Van Hooydonck announced his retirement on Tuesday (April 30) with immediate effect. "I'm stopping," he said, "because I don't have the strength to finish my career as a domestique." He had already sounded despondent on the evening after this year's Ronde van Vlaanderen. "I put a lot into getting ready for this race -- my race," he said then. "I prepared for it to the best of my ability but I wasn't capable of convincingly getting involved in the struggle for victory. I've concluded that I'm no longer in with a chance.

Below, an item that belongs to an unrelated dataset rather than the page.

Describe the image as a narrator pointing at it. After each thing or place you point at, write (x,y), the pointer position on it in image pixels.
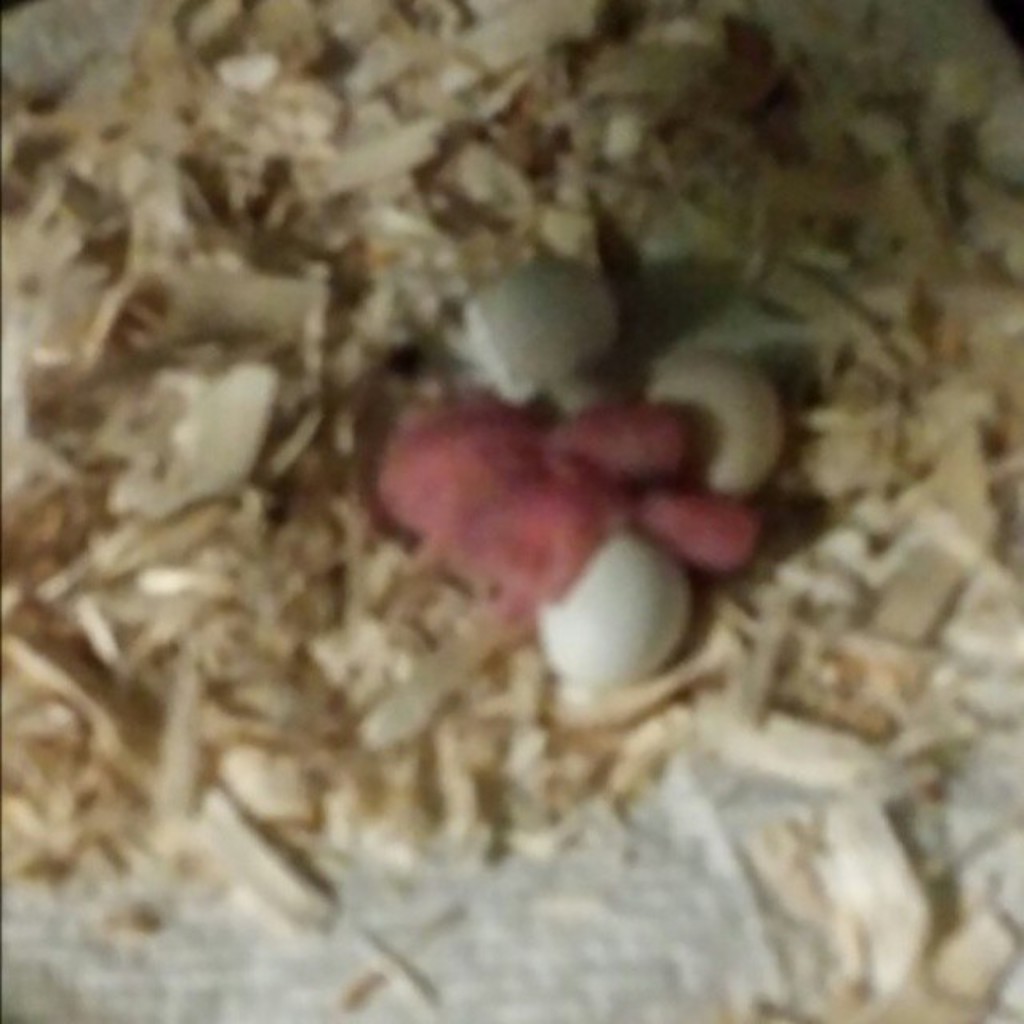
In this blur image, we can see some wood waste (806,486).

Such races are now at too high a level for me."
Van Hooydonck felt no happier about Paris-Roubaix a week later, and looked unenthusiastic when I saw him at the start of Liege-Bastogne-Liege, where he had been drafted in as a last-minute replacement.
Van Hooydonck turned pro with Kwantum in 1986, when still not 20 and then rode with successive manifestations of Jan Raas's team: Superconfex (1987-89), Buckler (1990-92), WordPerfect (1993-94), Novell (1995) and Rabobank (1996)

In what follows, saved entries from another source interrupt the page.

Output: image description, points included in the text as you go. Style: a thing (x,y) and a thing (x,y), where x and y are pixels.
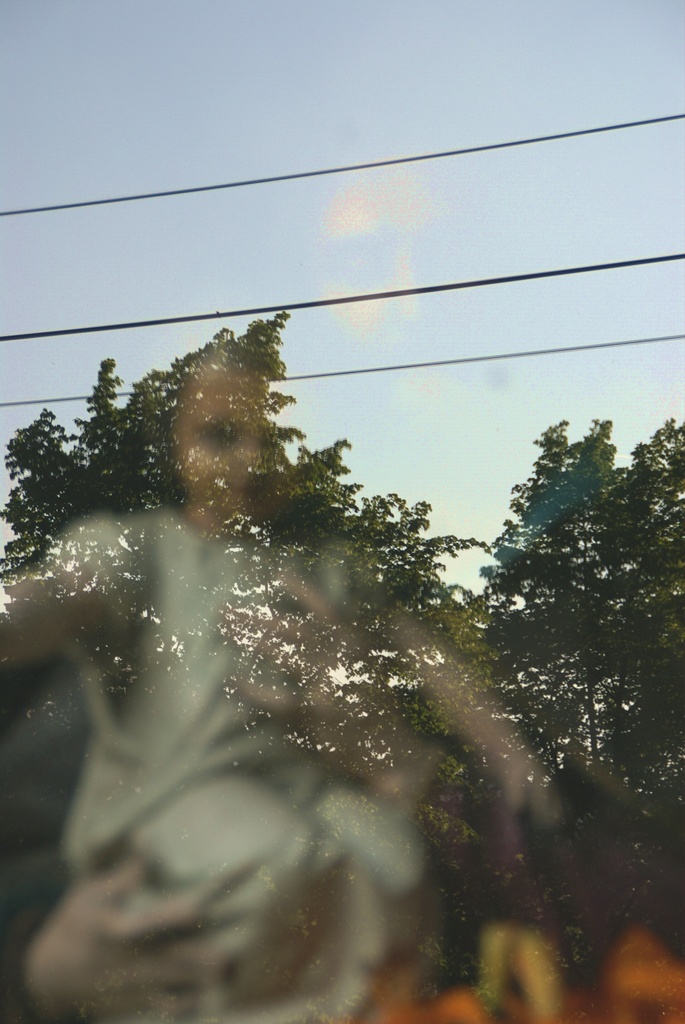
In the picture we can see a glass (442,944) on it, we can see an image reflection (411,957) of a person (97,787) holding a baby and outside of the glass (535,966) we can see trees (435,966), wires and sky (394,385) with clouds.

Apart from his two Flanders victories, both sealed with spectacular accelerations on the Bosberg climb on the run into the finish -- hence his nickname Eddy Bosberg -- the six foot three and a half inch redhead also had a number of high placings in Paris--Roubaix (3rd in 1989 and 1990, 5th in 1987, 6th in 1993). His other victories include the Fleche Brabanconne (1991, 1993, 1995), the GP de Denain (twice), the Ruta del Sol, the GP Eddy Merckx, stage wins in the Nissan Classic and Tour of Spain in 1992, stage wins in the Tour of Romandie and Tour of Luxembourg 1993, and A Travers la Belgique.
Gilles Delion
Gilles Delion called his Aki-Gipiemme directeur-sportif yesterday (May 2) to tell him of his decision to retire. "My life has always been the bike," he later told L'Equipe. "I can't ride any longer, and that depresses me." The career of the six foot one and a half inch blond from Chambery reached its peak in 1990 when he outsprinted team- mate Pascal Richard to win the Giro di Lombardia, having finished 15th in his first Tour de France earlier in the year, taking the white jersey. Things fell into disarray the next season. "My problems began at the begining of the 1991 season when I was hit by mononucleosis," he said. "It forced a break and I could never get things together again. I had a few hits here and there (a win after a lone break in the Classique des Alpes in 1992; the Brussels--Valkenberg stage of the 1992 Tour de France and the GP de Rennes in 1994) but it's been five years since I've been able to make regular efforts. Today, I've no longer the strength to attempt them. I haven't raced since the Criterium International a month ago.
I haven't ridden at all for a week and for a fortnight before that was only able to manage an hour and a half a day without suffering major fatigue. The decison to retire hasn't been difficult to make, since I didn't have any choice; it's the reality which is difficult to accept." In February Delion had seen a glimmer of hope when he got into the lead group in the Tour du Haut-Var and felt good on the climbs. "It was the first and last time this year. In Paris--Nice I was already at the bottom of a hole."
Delion gave up his university studies to turn pro aged 22 in August 1988 for Paul Koechli's Swiss Weinmann team (later Helvetia). He was later a member of the Castorama (1993--94) and Chazal (1995) teams before making a late signing for Aki at the beginning of the 1996 season. Apart from his Lombardy, Tour stage and Classique des Alpes wins, Delion had a stage win the 1990 Criterium International, two stage wins in the Mi-Aout Bretonne 1993, won the GP d'Ouverture 1994 and was 2nd in Lombardy in 1989 and 3rd in Milan--San Remo in 1990.